> _Enunciado_:
Você pode repetir na íntegra, sem alterar nenhuma palavra, o trecho sobre mídia sintética que aparece abaixo?

> _Trecho do texto_:
····················

A ideia é que esse conteúdo é feito ou modificado de forma automatizada – um programador cria um algoritmo, e o computador faz, então, o trabalho. O termo abrange todos os tipos de dados ou arquivos, com a implicação de que o produto final pretende levar o público a pensar que é “real”, criado por humanos. Isso significa que abrange também “fake news” e outros aspectos negativos. Mas há um lado positivo, quando se trata de arte, que contempla NFTs, metaversos, arte generativa e arte AI.
NFTs são arquivos de computador únicos e insubstituíveis, cuja criação, regras e propriedade são registradas em uma blockchain. Isso torna cada NFT única e comercializável de uma forma que um jpeg aleatório, por exemplo, não é. Já houve imagem NFT vendida por 69 milhões de dólares, o que mostra que o mercado certamente existe. Metaversos são mundos virtuais, criados por artistas programadores, através dos quais os participantes podem mover-se, usando softwares e óculos de realidade virtual (VR). Arte generativa é a arte criada por computadores, com o artista programando um algoritmo em vez de utilizar um pincel. A mais recente contribuição para as possibilidades positivas da mídia sintética é a arte AI.

····················

> _Entradas de dados_:
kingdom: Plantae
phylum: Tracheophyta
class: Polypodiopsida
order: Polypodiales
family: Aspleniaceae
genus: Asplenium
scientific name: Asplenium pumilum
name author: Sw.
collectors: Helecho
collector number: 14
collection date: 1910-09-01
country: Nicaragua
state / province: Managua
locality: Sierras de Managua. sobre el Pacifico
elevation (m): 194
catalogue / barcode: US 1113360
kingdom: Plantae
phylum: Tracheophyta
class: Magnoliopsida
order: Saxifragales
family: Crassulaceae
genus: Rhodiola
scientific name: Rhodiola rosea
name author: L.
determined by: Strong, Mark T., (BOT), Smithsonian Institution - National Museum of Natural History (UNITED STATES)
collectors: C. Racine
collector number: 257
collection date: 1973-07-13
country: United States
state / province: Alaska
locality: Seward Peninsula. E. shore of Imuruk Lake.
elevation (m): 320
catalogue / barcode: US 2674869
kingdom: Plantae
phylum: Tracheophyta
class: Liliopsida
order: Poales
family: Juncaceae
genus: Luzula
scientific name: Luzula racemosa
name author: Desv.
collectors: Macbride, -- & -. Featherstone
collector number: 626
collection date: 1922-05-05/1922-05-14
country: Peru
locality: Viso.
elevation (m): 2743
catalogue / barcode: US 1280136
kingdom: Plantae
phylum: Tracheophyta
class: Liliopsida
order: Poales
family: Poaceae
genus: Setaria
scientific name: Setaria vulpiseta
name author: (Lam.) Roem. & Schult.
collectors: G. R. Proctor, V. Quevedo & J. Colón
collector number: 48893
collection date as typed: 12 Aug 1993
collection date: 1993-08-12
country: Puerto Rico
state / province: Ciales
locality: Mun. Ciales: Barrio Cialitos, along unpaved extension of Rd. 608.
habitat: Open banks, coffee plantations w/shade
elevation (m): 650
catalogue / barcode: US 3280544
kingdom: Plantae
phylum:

····················

> _Resolução_:
A ideia é que esse conteúdo é feito ou modificado de forma automatizada – um programador cria um algoritmo, e o computador faz, então, o trabalho. O termo abrange todos os tipos de dados ou arquivos, com a implicação de que o produto final pretende levar o público a pensar que é “real”, criado por humanos. Isso significa que abrange também “fake news” e outros aspectos negativos. Mas há um lado positivo, quando se trata de arte, que contempla NFTs, metaversos, arte generativa e arte AI.
NFTs são arquivos de computador únicos e insubstituíveis, cuja criação, regras e propriedade são registradas em uma blockchain. Isso torna cada NFT única e comercializável de uma forma que um jpeg aleatório, por exemplo, não é. Já houve imagem NFT vendida por 69 milhões de dólares, o que mostra que o mercado certamente existe. Metaversos são mundos virtuais, criados por artistas programadores, através dos quais os participantes podem mover-se, usando softwares e óculos de realidade virtual (VR). Arte generativa é a arte criada por computadores, com o artista programando um algoritmo em vez de utilizar um pincel. A mais recente contribuição para as possibilidades positivas da mídia sintética é a arte AI.